The US House of Representatives elects a new president today. Usually it’s just a formality, but because of the divisions in the Republican Party, this year it could be a real spectacle. For the first time in a hundred years, multiple rounds of voting may be required.
In November’s US midterm elections, Republicans won a narrow majority in the House of Representatives.

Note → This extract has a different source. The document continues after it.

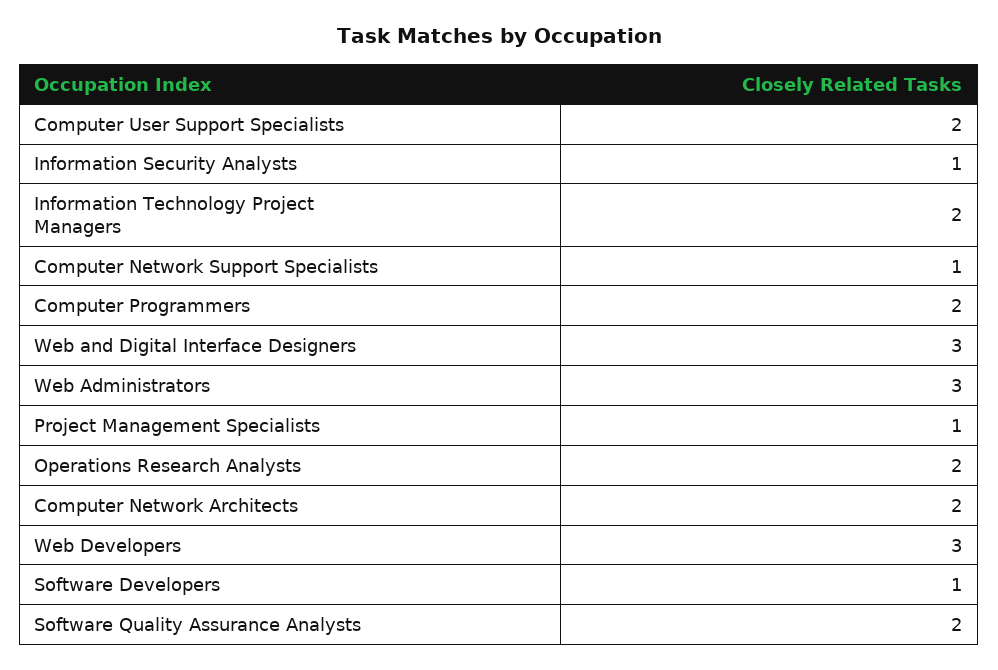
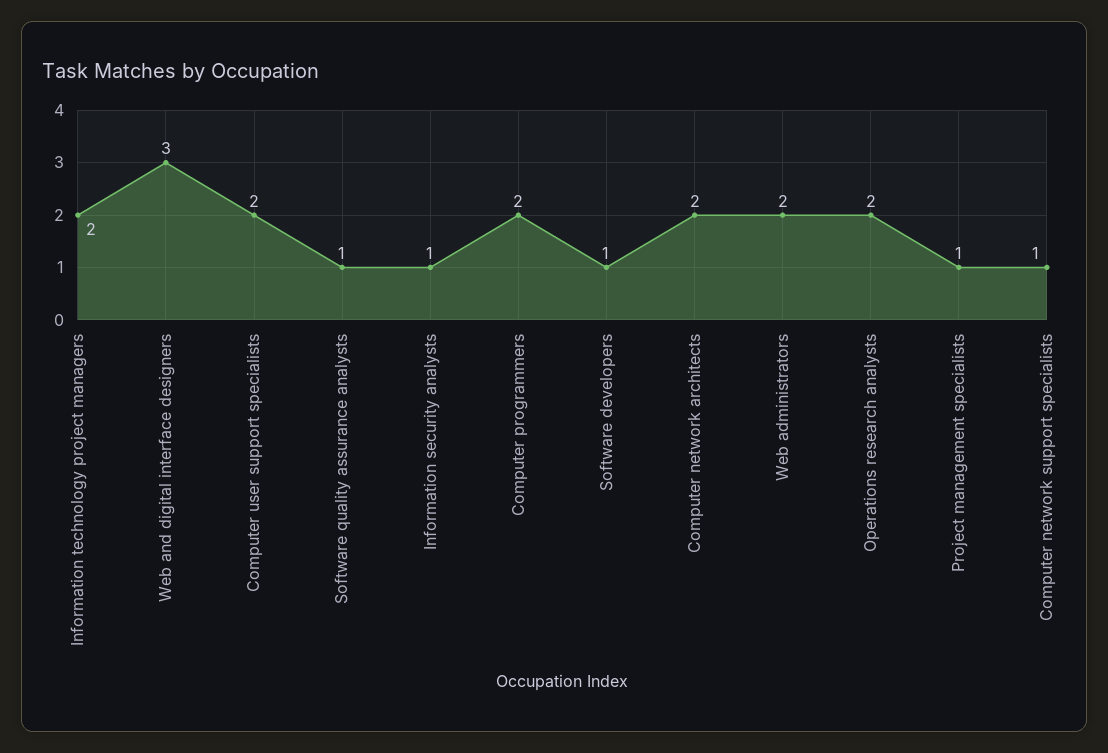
Web Administrators: 3 -> 2
Web Developers: 3 -> none
Software Quality Assurance Analysts: 2 -> 1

With a majority, the party can vote its own candidate for president.
That home candidate is California Assemblyman Kevin McCarthy. He was chosen as the presidential candidate by his own party. But not everyone in the party is happy.
For example, he draws harsh criticism from the far-right wing of the party, which supports former President Trump’s line. Since the Republican Party did not have a large majority (222 of the 435 seats), opposition from a small group would have already jeopardized McCarthy’s presidency.
If the 57-year-old McCarthy fails to convince House in one round, multiple rounds will follow. The last time this happened was in 1923.
There is no alternative within the Republican Party
The election of the Speaker is the first task of the House in the new term that begins today. This happens even before the MPs are sworn in. Parliament cannot function in the absence of the President.
Incidentally, McCarthy could also be elected with less than 218 votes. This is possible, for example, when some MPs do not participate in voting.
The Republican candidate faces the polls with confidence. “I think it’s going to be a good day,” he said of Monday night’s voting day.
McCarthy has the advantage that no other viable candidate has yet emerged within the Republican Party. This means the party leader is a strong contender to replace outgoing Democrat Nancy Pelosi.